*EXERCISE DIRECTIONS*:
Leave the pictures out. Retype exactly the lines below from the one containing "All Lines Shapefile contains" through the one containing "methods beginning with", and no others.
(Beginning of INFORMATION PROVIDED)
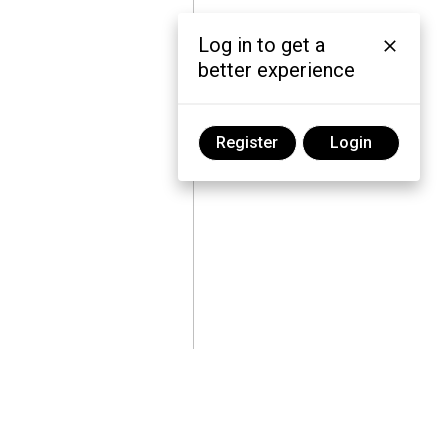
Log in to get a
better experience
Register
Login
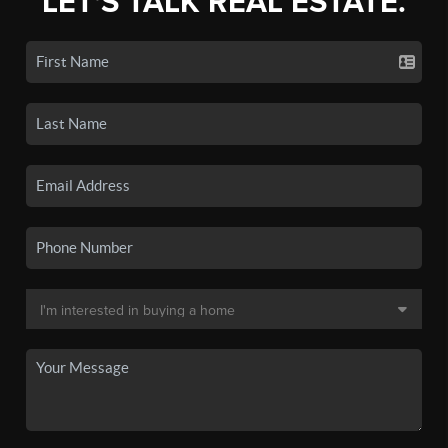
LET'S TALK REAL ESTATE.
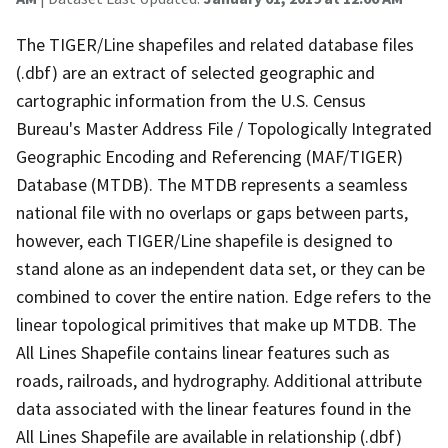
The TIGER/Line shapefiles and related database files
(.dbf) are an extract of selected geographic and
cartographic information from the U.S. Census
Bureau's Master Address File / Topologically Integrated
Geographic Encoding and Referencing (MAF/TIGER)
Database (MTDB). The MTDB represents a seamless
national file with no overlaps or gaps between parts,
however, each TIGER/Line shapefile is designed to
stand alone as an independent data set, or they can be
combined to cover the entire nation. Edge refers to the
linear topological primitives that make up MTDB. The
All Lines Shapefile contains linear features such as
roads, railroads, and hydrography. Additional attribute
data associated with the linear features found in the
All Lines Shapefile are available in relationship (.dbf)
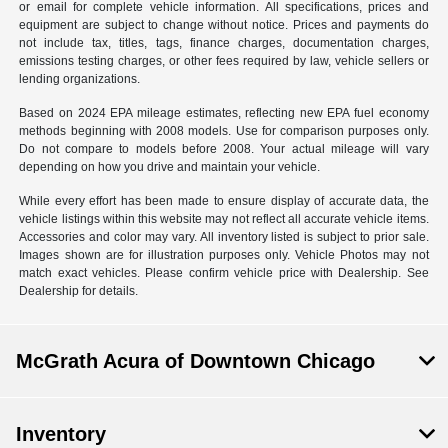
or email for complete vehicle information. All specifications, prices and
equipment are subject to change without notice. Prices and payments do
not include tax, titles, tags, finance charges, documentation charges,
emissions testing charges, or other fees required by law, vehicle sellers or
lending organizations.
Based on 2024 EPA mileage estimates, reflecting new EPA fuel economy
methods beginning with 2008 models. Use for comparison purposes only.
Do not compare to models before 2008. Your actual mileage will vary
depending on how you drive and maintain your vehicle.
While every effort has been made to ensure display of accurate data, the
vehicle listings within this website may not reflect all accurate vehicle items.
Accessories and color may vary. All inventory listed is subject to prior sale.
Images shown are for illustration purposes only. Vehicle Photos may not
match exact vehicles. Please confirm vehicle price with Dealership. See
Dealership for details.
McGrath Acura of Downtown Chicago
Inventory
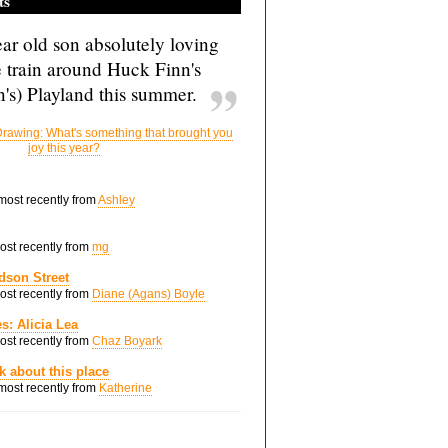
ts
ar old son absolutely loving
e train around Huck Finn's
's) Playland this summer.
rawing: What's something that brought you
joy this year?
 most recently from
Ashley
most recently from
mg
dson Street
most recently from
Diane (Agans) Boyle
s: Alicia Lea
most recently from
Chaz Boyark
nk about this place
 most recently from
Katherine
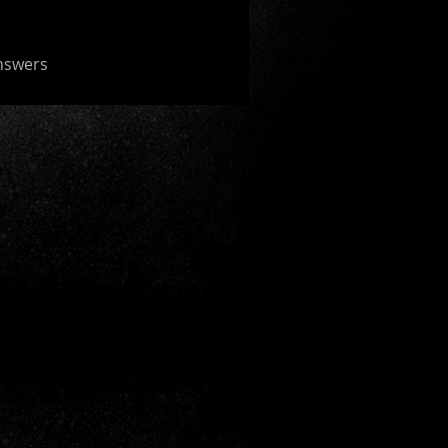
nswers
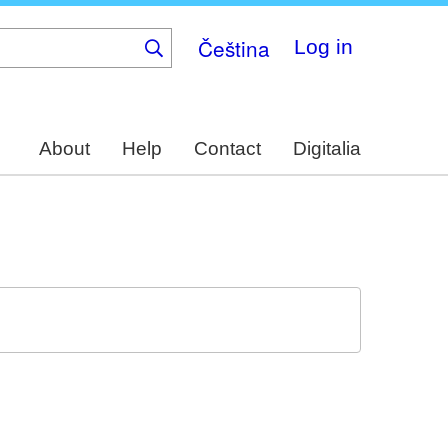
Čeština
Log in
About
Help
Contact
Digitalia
(End of INFORMATION PROVIDED)
*REPLY TO THE TASK*:
All Lines Shapefile contains linear features such as
roads, railroads, and hydrography. Additional attribute
data associated with the linear features found in the
All Lines Shapefile are available in relationship (.dbf)
or email for complete vehicle information. All specifications, prices and
equipment are subject to change without notice. Prices and payments do
not include tax, titles, tags, finance charges, documentation charges,
emissions testing charges, or other fees required by law, vehicle sellers or
lending organizations.
Based on 2024 EPA mileage estimates, reflecting new EPA fuel economy
methods beginning with 2008 models. Use for comparison purposes only.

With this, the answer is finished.